The purpose of the experiments outlined in this application is to provide, from a cell biology point of view, new information concerning the factors controlling the progression of cells through the cell cycle. The many forms of cancer have as one of their common characteristics uncontrolled division of the cancerous cells. Thus the cells divide repeatedly, in amounts and place where they are not required, causing much damage. The experiment proposed here will continue a biochemical and molecular characterization of one protein that is involved in microtubule stability during mitosis and thus may be a key regulator of cell division. Specifically, the experiments proposed are designed to define the characteristics of a recently identified protein (Mrel = 62 kD) that is the substrate for calcium dependent phosphorylation at the start of anaphase. In living cells, a pulse of calcium is released at the metaphase-anaphase transition which is thought to trigger continued transit through the cell cycle. To understand the nature of this trigger more completely, the 62 kD protein will be characterized. To do this, the abundance and distribution of the protein antibodies essential for these experiments have been purified and characteristics will be determined in vitro and in vivo. The former series of experiments will determine the ability of the protein to interact with microtubules in an in vitro assembly system, and test how the protein is involved in microtubule disassembly. For the in vivo experiments, the purified protein will be microinfected into living cells at various times during the cell cycle to test the affect of the protein on normal cell cycle progression. Finally, clones encoding the 62 kD protein will be isolated from a sea urchin expression library to begin molecular analysis of the protein to compare it to other known proteins involved in cell cycle control. The experiments proposed in this application are important because they will provide new and definitive information concerning the control of cell division by beginning an identification of the factors involved in the cascade of events that signal the start of anaphase of mitosis, and, ultimately, the completion of cell division.

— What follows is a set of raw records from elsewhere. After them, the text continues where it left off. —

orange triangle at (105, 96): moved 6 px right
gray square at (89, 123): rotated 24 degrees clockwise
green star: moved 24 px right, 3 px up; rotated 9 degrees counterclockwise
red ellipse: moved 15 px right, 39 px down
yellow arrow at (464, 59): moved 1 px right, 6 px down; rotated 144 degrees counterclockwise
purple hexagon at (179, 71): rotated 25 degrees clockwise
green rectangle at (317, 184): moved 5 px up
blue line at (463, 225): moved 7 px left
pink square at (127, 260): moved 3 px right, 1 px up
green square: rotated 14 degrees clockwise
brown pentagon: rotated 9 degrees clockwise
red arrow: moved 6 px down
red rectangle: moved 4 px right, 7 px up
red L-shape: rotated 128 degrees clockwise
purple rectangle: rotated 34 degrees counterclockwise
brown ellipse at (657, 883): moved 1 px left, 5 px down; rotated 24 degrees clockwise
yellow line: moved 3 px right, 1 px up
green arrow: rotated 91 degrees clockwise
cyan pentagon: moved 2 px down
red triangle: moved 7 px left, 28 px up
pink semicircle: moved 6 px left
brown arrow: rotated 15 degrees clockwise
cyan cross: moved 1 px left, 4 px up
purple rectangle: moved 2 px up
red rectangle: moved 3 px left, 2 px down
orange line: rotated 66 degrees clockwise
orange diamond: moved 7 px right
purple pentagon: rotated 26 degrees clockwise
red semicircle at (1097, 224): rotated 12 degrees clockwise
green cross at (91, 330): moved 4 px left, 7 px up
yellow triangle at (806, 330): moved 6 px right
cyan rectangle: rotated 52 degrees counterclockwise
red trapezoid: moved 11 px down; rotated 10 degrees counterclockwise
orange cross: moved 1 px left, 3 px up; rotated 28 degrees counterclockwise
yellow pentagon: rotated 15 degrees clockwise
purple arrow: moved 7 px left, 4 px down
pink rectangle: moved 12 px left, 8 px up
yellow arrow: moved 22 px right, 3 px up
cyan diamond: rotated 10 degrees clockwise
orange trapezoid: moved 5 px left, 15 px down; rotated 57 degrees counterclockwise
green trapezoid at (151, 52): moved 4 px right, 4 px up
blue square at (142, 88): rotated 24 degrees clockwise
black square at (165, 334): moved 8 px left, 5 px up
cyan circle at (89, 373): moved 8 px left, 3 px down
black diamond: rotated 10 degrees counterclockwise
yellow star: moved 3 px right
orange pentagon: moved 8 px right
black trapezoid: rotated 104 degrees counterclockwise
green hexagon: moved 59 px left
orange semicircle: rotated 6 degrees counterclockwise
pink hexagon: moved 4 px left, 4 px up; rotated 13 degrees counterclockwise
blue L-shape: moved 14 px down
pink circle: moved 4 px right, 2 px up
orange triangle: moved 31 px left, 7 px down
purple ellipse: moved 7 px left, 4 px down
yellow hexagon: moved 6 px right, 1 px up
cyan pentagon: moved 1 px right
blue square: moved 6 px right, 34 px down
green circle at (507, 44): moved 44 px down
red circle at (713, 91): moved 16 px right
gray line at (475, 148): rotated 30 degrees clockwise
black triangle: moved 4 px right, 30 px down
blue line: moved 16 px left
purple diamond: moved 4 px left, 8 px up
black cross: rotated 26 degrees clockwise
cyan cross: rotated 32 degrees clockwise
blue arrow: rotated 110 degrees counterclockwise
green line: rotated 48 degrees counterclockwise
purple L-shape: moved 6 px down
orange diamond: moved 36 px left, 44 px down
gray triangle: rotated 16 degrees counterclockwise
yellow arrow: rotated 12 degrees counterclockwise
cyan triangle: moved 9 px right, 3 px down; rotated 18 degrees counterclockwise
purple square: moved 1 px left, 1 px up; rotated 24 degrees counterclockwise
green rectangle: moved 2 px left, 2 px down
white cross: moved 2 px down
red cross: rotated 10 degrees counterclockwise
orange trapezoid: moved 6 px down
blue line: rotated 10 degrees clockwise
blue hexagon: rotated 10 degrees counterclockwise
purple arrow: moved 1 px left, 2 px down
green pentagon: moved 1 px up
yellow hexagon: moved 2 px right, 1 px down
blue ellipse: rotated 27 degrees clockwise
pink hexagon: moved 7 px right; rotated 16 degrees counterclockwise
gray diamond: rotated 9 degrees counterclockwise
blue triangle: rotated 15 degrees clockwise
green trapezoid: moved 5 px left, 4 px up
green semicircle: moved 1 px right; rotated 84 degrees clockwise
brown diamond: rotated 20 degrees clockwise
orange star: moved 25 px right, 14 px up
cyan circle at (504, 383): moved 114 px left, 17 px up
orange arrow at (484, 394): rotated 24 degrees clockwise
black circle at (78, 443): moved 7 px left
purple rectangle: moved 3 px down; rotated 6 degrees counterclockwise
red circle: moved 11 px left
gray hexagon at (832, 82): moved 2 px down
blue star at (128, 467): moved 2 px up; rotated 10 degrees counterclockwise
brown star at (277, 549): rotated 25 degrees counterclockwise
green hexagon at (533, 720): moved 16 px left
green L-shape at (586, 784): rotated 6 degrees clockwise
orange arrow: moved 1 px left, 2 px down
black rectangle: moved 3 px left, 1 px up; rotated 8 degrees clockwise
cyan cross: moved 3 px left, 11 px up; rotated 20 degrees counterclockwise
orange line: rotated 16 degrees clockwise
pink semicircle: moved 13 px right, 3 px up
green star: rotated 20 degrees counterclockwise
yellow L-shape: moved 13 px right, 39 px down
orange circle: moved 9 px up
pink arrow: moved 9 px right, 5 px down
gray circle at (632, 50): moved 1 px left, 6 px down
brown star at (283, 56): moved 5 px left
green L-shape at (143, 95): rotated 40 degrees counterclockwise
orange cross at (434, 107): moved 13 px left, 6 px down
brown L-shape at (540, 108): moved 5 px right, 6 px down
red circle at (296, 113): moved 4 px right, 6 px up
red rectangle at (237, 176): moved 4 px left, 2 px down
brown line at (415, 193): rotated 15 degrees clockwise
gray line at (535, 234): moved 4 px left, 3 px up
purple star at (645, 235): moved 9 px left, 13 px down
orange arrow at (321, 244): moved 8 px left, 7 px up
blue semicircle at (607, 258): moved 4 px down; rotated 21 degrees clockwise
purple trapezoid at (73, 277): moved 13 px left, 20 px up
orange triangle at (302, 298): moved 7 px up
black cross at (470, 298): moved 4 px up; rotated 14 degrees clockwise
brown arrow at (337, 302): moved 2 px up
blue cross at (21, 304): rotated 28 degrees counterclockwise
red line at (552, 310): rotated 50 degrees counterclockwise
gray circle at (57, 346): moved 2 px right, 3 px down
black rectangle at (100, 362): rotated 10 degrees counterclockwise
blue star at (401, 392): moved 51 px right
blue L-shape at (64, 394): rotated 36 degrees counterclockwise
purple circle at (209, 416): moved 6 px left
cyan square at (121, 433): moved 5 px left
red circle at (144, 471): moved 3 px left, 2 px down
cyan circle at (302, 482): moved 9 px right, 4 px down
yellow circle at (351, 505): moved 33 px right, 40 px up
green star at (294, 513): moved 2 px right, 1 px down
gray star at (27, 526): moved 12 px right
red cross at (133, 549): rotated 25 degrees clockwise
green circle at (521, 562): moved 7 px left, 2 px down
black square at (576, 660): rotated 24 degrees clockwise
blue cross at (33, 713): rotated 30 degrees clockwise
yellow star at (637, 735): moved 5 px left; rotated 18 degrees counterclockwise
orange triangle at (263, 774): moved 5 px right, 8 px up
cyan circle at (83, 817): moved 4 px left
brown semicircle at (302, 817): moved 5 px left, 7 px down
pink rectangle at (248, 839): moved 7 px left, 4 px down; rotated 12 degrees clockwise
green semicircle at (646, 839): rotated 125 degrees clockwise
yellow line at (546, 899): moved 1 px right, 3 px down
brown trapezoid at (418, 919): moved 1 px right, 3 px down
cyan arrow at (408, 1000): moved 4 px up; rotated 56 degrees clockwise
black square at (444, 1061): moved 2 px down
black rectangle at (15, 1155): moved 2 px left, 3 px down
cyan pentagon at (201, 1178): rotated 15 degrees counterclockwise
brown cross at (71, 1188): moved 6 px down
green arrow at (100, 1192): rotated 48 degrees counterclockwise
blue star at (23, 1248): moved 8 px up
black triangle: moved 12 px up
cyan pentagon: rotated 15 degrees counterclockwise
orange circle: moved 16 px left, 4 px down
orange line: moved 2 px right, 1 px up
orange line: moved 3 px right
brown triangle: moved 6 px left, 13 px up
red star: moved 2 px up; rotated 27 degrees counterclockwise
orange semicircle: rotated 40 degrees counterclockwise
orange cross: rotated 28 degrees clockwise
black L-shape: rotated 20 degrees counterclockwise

本申请中概述的实验的目的是提供，从细胞生物学的角度来看，关于这些因素的新信息通过细胞周期控制细胞的进程。的许多癌症的共同特征之一是不受控制癌细胞的分裂。因此，细胞反复分裂，数量和地方，他们不需要，造成很大的损害。的这里提出的实验将继续一个生物化学和分子一种参与微管稳定性的蛋白质的表征因此可能是细胞分裂的关键调节器。具体而言，所提出的实验旨在定义最近鉴定的蛋白质（Mrel = 62 kD）的特征，在后期开始时钙依赖磷酸化的底物。在活细胞中，钙脉冲在细胞分裂中期-后期释放这种转变被认为会触发细胞的持续转运周期为了更全面地理解这种触发的性质，蛋白质将被表征。为了做到这一点，这些实验所必需的蛋白质抗体将在体外和体内确定纯化和特性。的前一系列的实验将确定蛋白质的能力，在体外组装系统中与微管相互作用，并测试蛋白质参与微管分解。用于体内实验中，纯化的蛋白质将被微感染到活细胞中，在细胞周期的不同时间测试蛋白质对细胞周期的影响正常的细胞周期进程。最后，克隆编码62 kD蛋白将从海胆表达文库中分离，以开始分子分析蛋白质，将其与其他已知的蛋白质进行比较，细胞周期调控本申请中提出的实验是因为它们将提供新的和明确的信息关于控制细胞分裂，事件的级联中所涉及的因素，有丝分裂后期，最终完成细胞分裂。